Eurostat produces a ‘constant tax’ measure of HICP. Essentially they assume that the VAT hikes were fully passed through to final goods prices and then extrapolate the underlying inflation rate. In the latest available month, November, it was 1.5% in the UK (on a harmonized basis, so the headline comparable is the Eurostat reported 3.2%). So roughly half.
The BoE can’t effectively hike – but it will. The ECB, too. Inflation-targeting is very likely a central bank policy that will loose its popularity in years to come. I agree with Kantoos (and Kantoos, from where you came 🙂 and David Beckworth, and Scott Sumner, that a nominal GDP target, while logistically difficult, is probably your best bet to get the real and nominal aspects of a central bank mandate. Good old regulation is also required (in the case of the US)!!!
Rebecca
Stevie, Please see my response to Mark (which was a response to you, too!).
I know, I miss News N Economics, too. For now, publishing once or twice a week at Angry Bear is great because I free up a bunch of time for work. It’s logisitically overwhelming to run a website, so I had to choose. Later this year (summer), it’s very likely that I will reopen News N Economics.
Thanks for your loyalty over the years! Keep coming here until I return to News N Economics. I was toying around with the idea of chanigng the name of the site….
Rebecca
Here’s one you won’t believe in. The USA will go first. ZIRP and QE in the US are contributing to the global inflation we are now seeing. The Fed will be forced to back off. It happens before June.
“Forced” by what? Will the Fed change gears, and ignore its legally established mandate, by taking conditions outside the US into account?
“Back off” of what? Truncate the asset purchase program or actually reduce accommodation by selling assets or hiking rates?
Bernanke’s argument, stated repeatedly, is that other central banks have the capacity to control inflation within their borders, and that in many cases currency flexibility would be a big contributor to the stability of their prices. Rigidities elsewhere contribute to inflation elsewhere, and that remains Bernanke’s argument against doing anything about inflation elsewhere.
The BoE will have to apologize to Parliament for missing its target – again – but Parliament should not be all that upset. Tax hikes are not all nominally inflationary, but VAT hikes are, and Parliament imposed the VAT hike. Tax hikes are also likely to contribute to slower growth, which the BoE can try to offset by maintaining easy money.

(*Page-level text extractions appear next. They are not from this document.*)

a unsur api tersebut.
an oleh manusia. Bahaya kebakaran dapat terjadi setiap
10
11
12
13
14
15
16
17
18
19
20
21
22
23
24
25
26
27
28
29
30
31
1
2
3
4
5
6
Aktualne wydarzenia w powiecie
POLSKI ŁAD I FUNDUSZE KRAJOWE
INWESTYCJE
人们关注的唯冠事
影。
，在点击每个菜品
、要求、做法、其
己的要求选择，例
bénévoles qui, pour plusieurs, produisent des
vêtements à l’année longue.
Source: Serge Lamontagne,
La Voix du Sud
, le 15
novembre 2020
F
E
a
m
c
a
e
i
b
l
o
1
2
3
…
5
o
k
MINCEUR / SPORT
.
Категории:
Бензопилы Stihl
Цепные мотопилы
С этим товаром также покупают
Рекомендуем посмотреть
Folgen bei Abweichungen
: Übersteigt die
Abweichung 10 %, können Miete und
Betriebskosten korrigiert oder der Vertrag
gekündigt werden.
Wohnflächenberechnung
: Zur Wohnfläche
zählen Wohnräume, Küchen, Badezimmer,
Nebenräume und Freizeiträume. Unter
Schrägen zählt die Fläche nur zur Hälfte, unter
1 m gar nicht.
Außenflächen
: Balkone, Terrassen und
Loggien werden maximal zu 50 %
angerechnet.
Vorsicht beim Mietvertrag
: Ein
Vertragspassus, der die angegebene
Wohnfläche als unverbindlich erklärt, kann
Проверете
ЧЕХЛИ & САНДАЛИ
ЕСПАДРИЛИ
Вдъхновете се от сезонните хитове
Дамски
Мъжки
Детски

Policy coordination, when done well, can make for far better results than having fiscal policy drive where ever politics take it while locking monetary policy into rigid rules. Since Parliament is not designed to do much of the coordinating, then it’s up to the BoE.
Like this post a lot, by the way.
Forced by the inflation numbers that will be coming over the next few months. He is bound by his word. Inflation less than 2% is what he has pledged about 100 times in the last few months.
2% is a forgone conclusion.
I am going with (3). BOE.
I was not aware that Eurostat had a “Harmonized Index of Consumer Prices (HICP) at constant tax rates”. (I probably should have known this but the amount I don’t know constantly amazes me.)
Given that the HICP in the UK was up 3.2% yoy in November, that core HICP was up 2.5% yoy in November, and that the HICP at constant tax rates was up 1.5% yoy in November this suggests that if there was a “core HICP at constant tax rates”, (using simple subtraction) it would be up by 0.8% yoy in November. Which underscores the fact that the hysteria about inflation in the UK is a lot of nonsense.
Now I think price level targeting is superior to inflation targeting, and that NGDP level targeting is better still. But if you are going to target inflation rates then you should at least be targeting a measure of “inflation inertia”. The headline HICP in the UK is seriously skewed by the volatile energy and food component and the two VAT increases. Using the correct measure of inflation inertia, the real danger in the UK right now is deflation, not inflation.
Bernanke usually means core inflation when he talks about policy, and core inflation is not likely to come near 2% in the next few months.